Trois principes interpellent alors la clientèle : " Tout sous la main – Entrée libre – Prix fixes ".

Le public découvre cette nouvelle attraction que représente " l’entrée libre " (nombre de passants regardaient à la porte sans oser la franchir), la liberté de circuler entre les rayons chargés de produits si divers et que l’on peut toucher sans que les vendeurs n’interviennent trop rapidement, et les " prix fixes ", car quelques vieilles personnes marchandaient encore. 

  

On allait alors aux Réunis, autant pour voir que pour acheter.

On était sûr de trouver l’article recherché : que de marchandises disponibles et aux meilleurs prix. Les rayons sont surchargés d’ombrelles, de chapeaux, de canotiers, de robes de dames déployées…, des mannequins forment une haie d’honneur sur chaque marche du majestueux escalier, les comptoirs sont en chêne ciré…, une multitude de produits sont offerts à la vente : nouveautés, ameublement, ménage, quincaillerie, alimentation, au meilleur prix vante la " réclame ". Les étalages débordent jusque dans la rue de la République, casseroles, articles de ménage et d’entretien, pelles, balais…

Des bons sont remis aux acheteurs au pro-rata de leurs achats. Ils peuvent être échangés ensuite, selon leur valeur pour des vases (j’en ai encore 2, chinois, du temps de ma jeunesse), des tableaux…

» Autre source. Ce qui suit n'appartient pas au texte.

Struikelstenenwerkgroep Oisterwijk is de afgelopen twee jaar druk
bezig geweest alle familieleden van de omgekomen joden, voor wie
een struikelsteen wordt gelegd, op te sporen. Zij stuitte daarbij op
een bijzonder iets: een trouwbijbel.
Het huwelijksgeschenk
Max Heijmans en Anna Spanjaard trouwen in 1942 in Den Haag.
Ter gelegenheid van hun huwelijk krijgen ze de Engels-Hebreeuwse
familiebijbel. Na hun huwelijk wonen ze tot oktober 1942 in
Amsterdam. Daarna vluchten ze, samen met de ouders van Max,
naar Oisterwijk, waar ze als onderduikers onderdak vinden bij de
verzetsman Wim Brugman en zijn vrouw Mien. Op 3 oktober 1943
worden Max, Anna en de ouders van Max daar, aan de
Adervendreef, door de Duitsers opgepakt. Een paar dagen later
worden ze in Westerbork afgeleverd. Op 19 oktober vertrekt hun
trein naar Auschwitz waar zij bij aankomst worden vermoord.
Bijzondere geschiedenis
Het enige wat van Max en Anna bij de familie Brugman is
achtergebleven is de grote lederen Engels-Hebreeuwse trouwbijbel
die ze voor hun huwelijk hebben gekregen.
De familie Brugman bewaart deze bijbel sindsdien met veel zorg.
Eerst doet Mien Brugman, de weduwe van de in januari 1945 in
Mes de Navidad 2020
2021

C’est aussi avec ces bons que j’ai eu mes premiers poissons rouges, puis mes premiers bengalis avec une cage (que nous devions acheter)…

 

A Noël, est installé au rez-de-chaussée un manège.

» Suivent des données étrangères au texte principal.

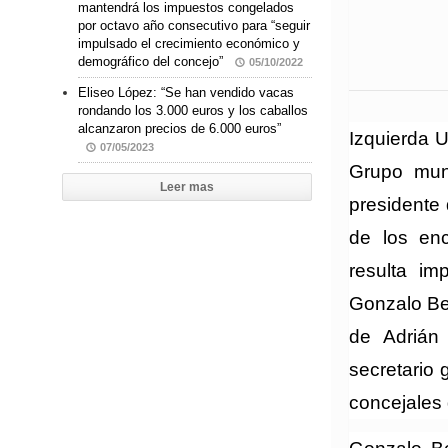
mantendrá los impuestos congelados
por octavo año consecutivo para “seguir
impulsado el crecimiento económico y
demográfico del concejo”
05/10/2022
Eliseo López: “Se han vendido vacas
rondando los 3.000 euros y los caballos
alcanzaron precios de 6.000 euros”
Izquierda U
07/05/2023
Grupo muni
Leer mas
presidente 
de los encu
resulta im
Gonzalo Ben
de Adrián
secretario 
concejales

Et quelle nouveauté et bonheur pour nous enfants, de prendre l’ascenseur avec un liftier en livrée s’arrêtant aux étages en annonçant les différents rayons que l’on pouvait y trouver !!!

Ce magasin possédait aussi le premier photomaton de la ville, cette cabine où en toute discrétion, ou pouvait réaliser des photos d’identité. A ce sujet, j’en avais été très heureux car cela m’avait permis alors que j’avais 17 ans, d’emmener au nez et à la barbe des Allemands, un aviateur américain, dont l’avion avait été abattu près de Troyes, et que nous avions pu cacher chez mes parents, se faire faire des photos, pour réaliser une fausse carte d’identité, lui permettant de repartir… où ? je ne l’ai jamais su.

 

La crise et le développement des grandes surfaces en périphéries portent le coup de grâce.

En 1982, le magasin s’ouvre sous l’enseigne du Printemps.

Mais, ce n’est plus la même clientèle. Ce magasin a une image haut de gamme, c’est avant tout un établissement de prestige, où toutes les grandes marques, tant de mode que de parfumerie, sont représentées et il n’y a pas la réussite commerciale attendue.

La fermeture définitive intervient le 30 juin 1989.

  

Trois ans après, c’est l’implantation à l’étage de la F.N.A.C. et une galerie marchande au rez-de-chaussée.